Treating employees with respect and dignity is critical to retaining good workers, especially in a better job market. According to a survey conducted by Sirota Survey Intelligence and the authors of The Enthusiastic Employee, employees who feel they are not treated with respect by their employers are three times more likely to leave their jobs within two years than those who feel they are treated respectfully. And that’s money out of your business’s pocket.
If developing respect is not an important part of the management philosophy, a majority of employees in whom you have invested time and money to train will walk out the door after a couple of years. This may be just a blip on the bureaucratic human resources longevity chart, but the company has wasted all that time and money only to have to turn around and find, hire, and train new employees. In the meantime, company productivity lags because the employees who continue to put in their eight hours daily may have mentally quit, and their performance will show it.
How well respected employees feel is also directly related to how enthusiastic they are about their jobs. Enthusiasm can make every aspect of your business more of a glowing success. When I was CEO of LifeUSA, many of our employees were very outspoken in their personal assessment of the company and its treatment of employees. In their phone calls, memos, personal conversations, and letters, they would frequently mention how proud they felt to be working for an organization that respected their accomplishments and treated them with the respect they deserved. This type of adulation is not important for the individual manager, but it is important for the overall success of the culture and is earned by a management with communication of respect that is consistent, concise, and constant.
Trickle-Down Effect of Respect
One of the surprising results of the Sirota survey-and one that supports the employee-as-major-asset theme of this post-is what I call the trickle-down effect noted in many businesses. The company executives at the top get the lion’s share of everything nifty a corporation has to offer, and the rank employees get the scraps-including respect.
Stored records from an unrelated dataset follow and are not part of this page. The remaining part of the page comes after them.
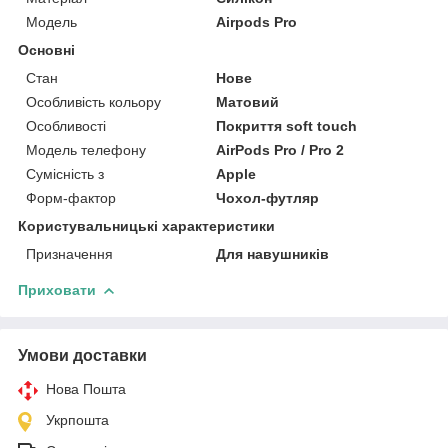
Модель
Airpods Pro
Основні
Стан
Нове
Особливість кольору
Матовий
Особливості
Покриття soft touch
Модель телефону
AirPods Pro / Pro 2
Сумісність з
Apple
Форм-фактор
Чохол-футляр
Користувальницькі характеристики
Призначення
Для навушників
Приховати
Умови доставки
Нова Пошта
Укрпошта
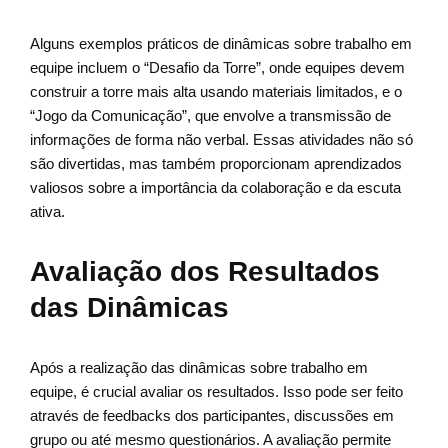
Alguns exemplos práticos de dinâmicas sobre trabalho em
equipe incluem o “Desafio da Torre”, onde equipes devem
construir a torre mais alta usando materiais limitados, e o
“Jogo da Comunicação”, que envolve a transmissão de
informações de forma não verbal. Essas atividades não só
são divertidas, mas também proporcionam aprendizados
valiosos sobre a importância da colaboração e da escuta
ativa.
Avaliação dos Resultados
das Dinâmicas
Após a realização das dinâmicas sobre trabalho em
equipe, é crucial avaliar os resultados. Isso pode ser feito
através de feedbacks dos participantes, discussões em
grupo ou até mesmo questionários. A avaliação permite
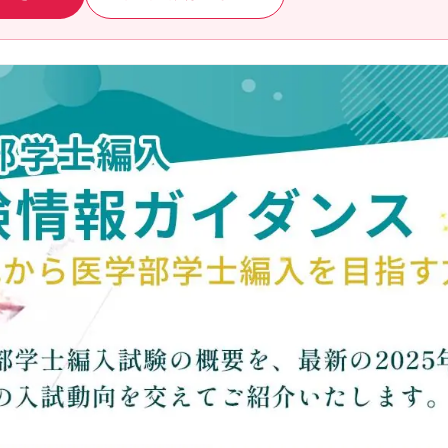
模試・テスト
公開模試
実力テスト
生命科学テストバンク(基礎編)
生命科学テストバンク(標準編)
Employees in bureaucratic cultures feel that nonmanagement employees are treated with less respect than management (especially senior management). In fact, one recent study showed that while almost half of senior-level managers feel they are shown a great deal of respect, just one-quarter of supervisors and only 20 percent of nonmanagement employees feel the same way.
It does not surprise me to learn that the survey discovered that one out of every seven nonmanagement employees actually feels he or she is treated poorly or very poorly. Are you surprised? You shouldn’t be. I wrote at length about employee respect and bureauracy in my recent book, Beat the System.
Most bureaucratic cultures treat their lower-ranking employees like cogs in an unfeeling machine, while top managers hog most of the salaries, bonuses, stock options, perks, and favorable treatment. Nothing is in parallel. Everything favors top management.
If you’re a smart manager, you’ll find ways to develop respect for all your employees and reward them — top to bottom. I think you’ll be surprised by the results to your bottom line.